I kulaki del terzo millennio

Come è noto soprattutto agli appassionati di storia, i kulaki erano una categoria di contadini relativamente agiati che, per tutta una serie di ragioni politiche ed economiche, furono letteralmente sterminati durante la collettivizzazione forzata realizzata durante i primi anni dello stalinismo. Ebbene, a distanza di quasi un secolo da questo gigantesco crimine di massa, anche noi abbiamo, con le ovvie, debite proporzioni, i nostri moderni kulaki. Mi riferisco a quella vasta platea di produttori privati, inclusi i loro dipendenti e collaboratori, che certamente non rischiano il plotone di esecuzione o la deportazione in Siberia, così come avvenuto in Unione Sovietica per milioni di disgraziati, bensì una semplice ma catastrofica morte economica, con la definitiva chiusura di centinaia di migliaia di imprese.
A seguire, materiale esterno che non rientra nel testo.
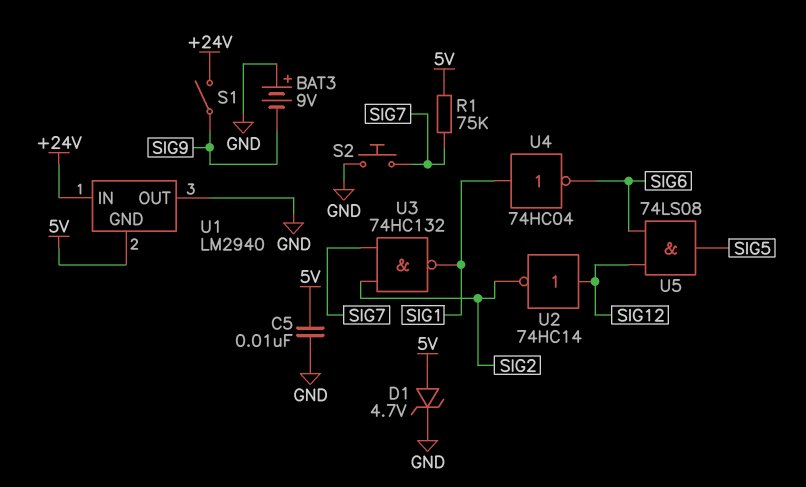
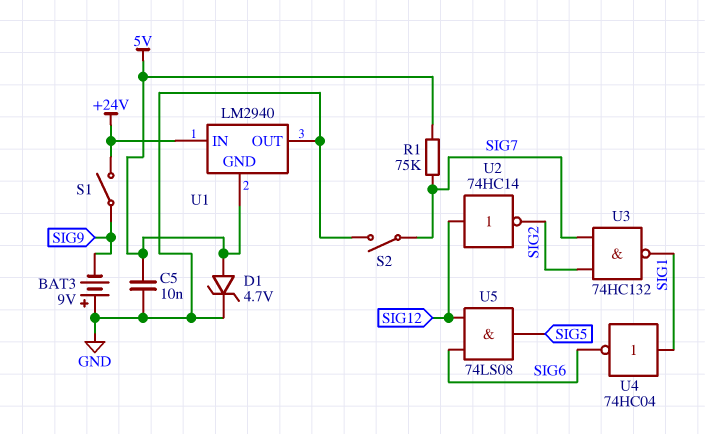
S2: button (GND, SIG7) -> switch (GND, SIG7)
Tutto questo a causa non del Sars-Cov-2, ma in forza di un progressivo strangolamento a colpi di chiusure cui il Governo giallorosso sta letteralmente massacrando interi settori economici del Paese. Un Governo il quale, continuando a farsi schermo di un sinistro Comitato tecnico scientifico, proprio non ne vuole sapere di contemperare le vitali esigenze dell’economia, con cui ricordiamo si finanzia anche la sanità pubblica, con quelle della tutela sacrosanta delle fasce più fragili della società, dal momento che pure i sassi dovrebbero aver compreso che ci troviamo di fronte ad un virus opportunista che mette in pericolo i soggetti sostanzialmente immunodepressi. Invece i geni della lampada che occupano la stanza dei bottoni, sempre sulla scorta delle quotidiane divinazioni di questo fantomatico Cts, prima inondano di protocolli chiunque svolga una qualunque attività privata, obbligando i malcapitati ad investire parecchi quattrini in misure di “protezione”, per poi tirare una riga, mandando tutti a casa perché così vuole l’incredibile algoritmo posto a tutela della nostra salute biologica. Dico biologica perché di quella economica, psicologica e relazionale i santoni del pensiero unico del virus sembrano infischiarsene altamente.

Tutto questo scempio di risorse umane ed economiche viene giustificato con l’esigenza primaria di risparmiare il Natale, come se con qualche settimana senza bar, ristoranti, palestre, piscine e quant’altro il Coronavirus allenterà la presa, facendoci passare in santa pace le più importanti festività dell’anno. Basta leggere un recente rapporto dell’Istituto superiore di sanità, in cui si dice che il 77 per cento dei focolai da contagio sono intrafamiliari, per rendersi conto della tragica ridicolaggine di far la guerra al virus attraverso la chiusura forzata di così tante aziende private. In questo senso mi trovo completamente d’accordo con quanto sostiene da tempo Nicola Porro: con queste misure, che al Sars-Cov-2 fanno il solletico, gli unici a rimetterci le penne economiche saranno i succitati kulaki del terzo millennio. Poi voglio vedere chi finanzierà le pensioni e gli stipendi pubblici di quei milioni di tifosi, con le chiappe al caldo, del lockdown all’amatriciana.